= David Owens =

David John Owens APM (born 1962) is the former Deputy Commissioner (Specialist Operations) of the New South Wales Police Force in Australia and was appointed to the position in August 2011 having performed the role of Deputy Commissioner (Field Operations) since December 2007.

== Personal ==
Owens was born in 1962 and grew up in the Eastern Suburbs in Sydney. He was educated at Waverley College and is married with three children.

== Career ==
Owens joined the New South Wales Police Force in 1981, performing general duties and investigative roles at Rose Bay, Waverley, Bondi and Randwick. He was appointed as Venue Commander for Sailing during the 2000 Summer Olympics in Sydney. Owens was promoted to Local Area Commander at Eastern Beaches and later Commander, Professional Standards Command at the New South Wales Crime Commission.
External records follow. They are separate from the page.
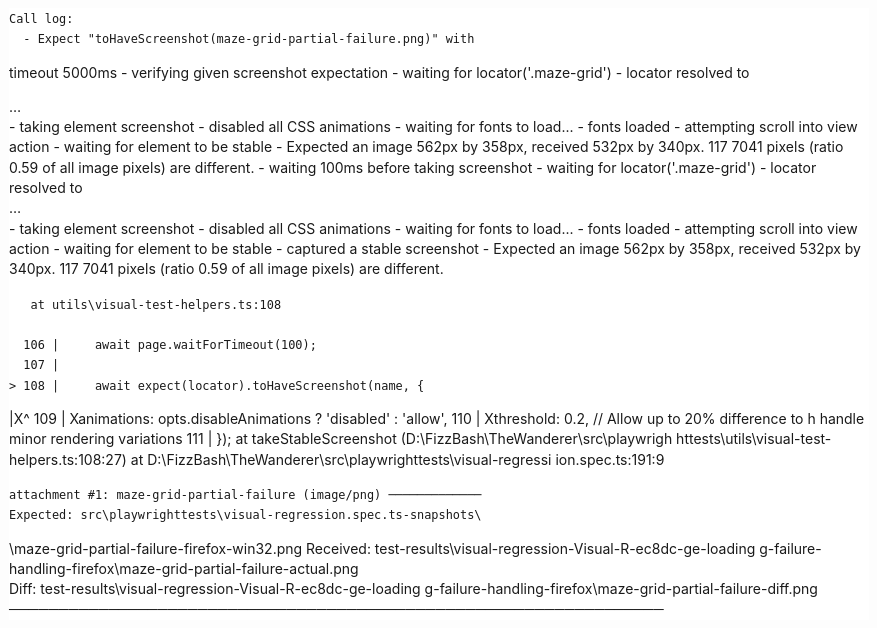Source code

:     Call log:
      - Expect "toHaveScreenshot(maze-grid-partial-failure.png)" with 
 timeout 5000ms
        - verifying given screenshot expectation
      - waiting for locator('.maze-grid')
        - locator resolved to <div class="maze-grid">…</div>
      - taking element screenshot
        - disabled all CSS animations
      - waiting for fonts to load...
      - fonts loaded
      - attempting scroll into view action
        - waiting for element to be stable
      - Expected an image 562px by 358px, received 532px by 340px. 117
7041 pixels (ratio 0.59 of all image pixels) are different.
      - waiting 100ms before taking screenshot
      - waiting for locator('.maze-grid')
        - locator resolved to <div class="maze-grid">…</div>
      - taking element screenshot
        - disabled all CSS animations
      - waiting for fonts to load...
      - fonts loaded
      - attempting scroll into view action
        - waiting for element to be stable
      - captured a stable screenshot
      - Expected an image 562px by 358px, received 532px by 340px. 117
7041 pixels (ratio 0.59 of all image pixels) are different.


       at utils\visual-test-helpers.ts:108

      106 |     await page.waitForTimeout(100);
      107 |
    > 108 |     await expect(locator).toHaveScreenshot(name, {        
|X^
      109 |         Xanimations: opts.disableAnimations ? 'disabled' : 
 'allow',
      110 |         Xthreshold: 0.2, // Allow up to 20% difference to h
handle minor rendering variations
      111 |     });
        at takeStableScreenshot (D:\FizzBash\TheWanderer\src\playwrigh
httests\utils\visual-test-helpers.ts:108:27)
        at D:\FizzBash\TheWanderer\src\playwrighttests\visual-regressi
ion.spec.ts:191:9

    attachment #1: maze-grid-partial-failure (image/png) ─────────────
    Expected: src\playwrighttests\visual-regression.spec.ts-snapshots\
\maze-grid-partial-failure-firefox-win32.png
    Received: test-results\visual-regression-Visual-R-ec8dc-ge-loading
g-failure-handling-firefox\maze-grid-partial-failure-actual.png        
    Diff:     test-results\visual-regression-Visual-R-ec8dc-ge-loading
g-failure-handling-firefox\maze-grid-partial-failure-diff.png
    ──────────────────────────────────────────────────────────────────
In 2006, he was appointed Region Commander, South West Metropolitan Region before transferring into the position of Region Commander, Central Metropolitan Region.

In December 2007, Owens was appointed as Deputy Commissioner, Field Operations assuming responsibility for over 12 000 police officers. In August 2011, Owens was appointed as Deputy Commissioner, Specialist Operations assuming responsibility for a number of commands including the State Crime Command and Counter Terrorism & Special Tactics Command.

Prior to his appointment as Deputy Commissioner, he performed duties as an Operational Commander for the APEC Leaders Week held in Sydney during September 2007 and was the overall Commander for World Youth Day 2008 held in Sydney during July 2008.

Owens was appointed by the Governor of New South Wales as the State Emergency Operations Controller in December 2007 until August 2011 making him the longest serving appointee since the position was introduced in 1989. This appointment, under the State Emergency & Rescue Management Act 1989, gives oversight to the management of emergencies and disasters that occur within New South Wales. Owens oversaw response operations and supporting arrangements to a number of significant emergencies, both within New South Wales and abroad. This included State resources to the Victorian Black Saturday bushfires in 2009 and Christchurch earthquake in 2011.

Owens was the corporate sponsor for the New South Wales Police Force Mental Health Intervention Team project and the Incident Command System training program. Both initiatives have since been successfully implemented across the organisation.

He holds a master's degree in Leadership & Management from Charles Sturt University, a Diploma of Criminology from Sydney University and a Graduate Certificate of Management from the University of Wollongong. Owens is a graduate of the FBI National Executive Institute ( 2009 ) and is a member of the Australian Institute of Company Directors.

After a career spanning over thirty years in the NSW Police Force, David Owens retired in 2012 on medical grounds.

Owens was appointed by the NSW Government in 2020 to undertake an Independent Inquiry into the 2019/20 Black Summer bushfires with former NSW Chief Scientist Professor Mary O'Kane.

== Honours ==
On 28 August 1997, he was awarded the National Medal.

On 26 January 2007, he was awarded the Australian Police Medal ( APM ).